------ EXTRACTED INFORMATION
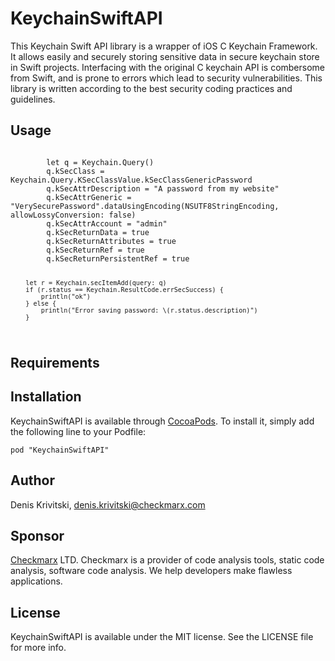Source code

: # KeychainSwiftAPI

This Keychain Swift API library is a wrapper of iOS C Keychain Framework.
It allows easily and securely storing sensitive data in secure keychain store
in Swift projects. Interfacing with the original C keychain API is combersome from
Swift, and is prone to errors which lead to security vulnerabilities. This
library is written according to the best security coding practices and guidelines.

## Usage
<code>
		let q = Keychain.Query()
        q.kSecClass = Keychain.Query.KSecClassValue.kSecClassGenericPassword
        q.kSecAttrDescription = "A password from my website"
        q.kSecAttrGeneric = "VerySecurePassword".dataUsingEncoding(NSUTF8StringEncoding, allowLossyConversion: false)
        q.kSecAttrAccount = "admin"
        q.kSecReturnData = true
        q.kSecReturnAttributes = true
        q.kSecReturnRef = true
        q.kSecReturnPersistentRef = true

        let r = Keychain.secItemAdd(query: q)
        if (r.status == Keychain.ResultCode.errSecSuccess) {
            println("ok")
        } else {
            println("Error saving password: \(r.status.description)")
        }
</code>

## Requirements

## Installation

KeychainSwiftAPI is available through [CocoaPods](http://cocoapods.org). To install
it, simply add the following line to your Podfile:

    pod "KeychainSwiftAPI"

## Author

Denis Krivitski, denis.krivitski@checkmarx.com


## Sponsor

[Checkmarx](http://www.checkmarx.com) LTD. Checkmarx is a provider of code analysis tools, 
static code analysis, software code analysis. We help developers make flawless applications.

## License

KeychainSwiftAPI is available under the MIT license. See the LICENSE file for more info.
------------
Reproduce every row above character for character, leaving the pictures out of your answer.

Source code

: # KeychainSwiftAPI

This Keychain Swift API library is a wrapper of iOS C Keychain Framework.
It allows easily and securely storing sensitive data in secure keychain store
in Swift projects. Interfacing with the original C keychain API is combersome from
Swift, and is prone to errors which lead to security vulnerabilities. This
library is written according to the best security coding practices and guidelines.

## Usage
<code>
		let q = Keychain.Query()
        q.kSecClass = Keychain.Query.KSecClassValue.kSecClassGenericPassword
        q.kSecAttrDescription = "A password from my website"
        q.kSecAttrGeneric = "VerySecurePassword".dataUsingEncoding(NSUTF8StringEncoding, allowLossyConversion: false)
        q.kSecAttrAccount = "admin"
        q.kSecReturnData = true
        q.kSecReturnAttributes = true
        q.kSecReturnRef = true
        q.kSecReturnPersistentRef = true

        let r = Keychain.secItemAdd(query: q)
        if (r.status == Keychain.ResultCode.errSecSuccess) {
            println("ok")
        } else {
            println("Error saving password: \(r.status.description)")
        }
</code>

## Requirements

## Installation

KeychainSwiftAPI is available through [CocoaPods](http://cocoapods.org). To install
it, simply add the following line to your Podfile:

    pod "KeychainSwiftAPI"

## Author

Denis Krivitski, denis.krivitski@checkmarx.com


## Sponsor

[Checkmarx](http://www.checkmarx.com) LTD. Checkmarx is a provider of code analysis tools, 
static code analysis, software code analysis. We help developers make flawless applications.

## License

KeychainSwiftAPI is available under the MIT license. See the LICENSE file for more info.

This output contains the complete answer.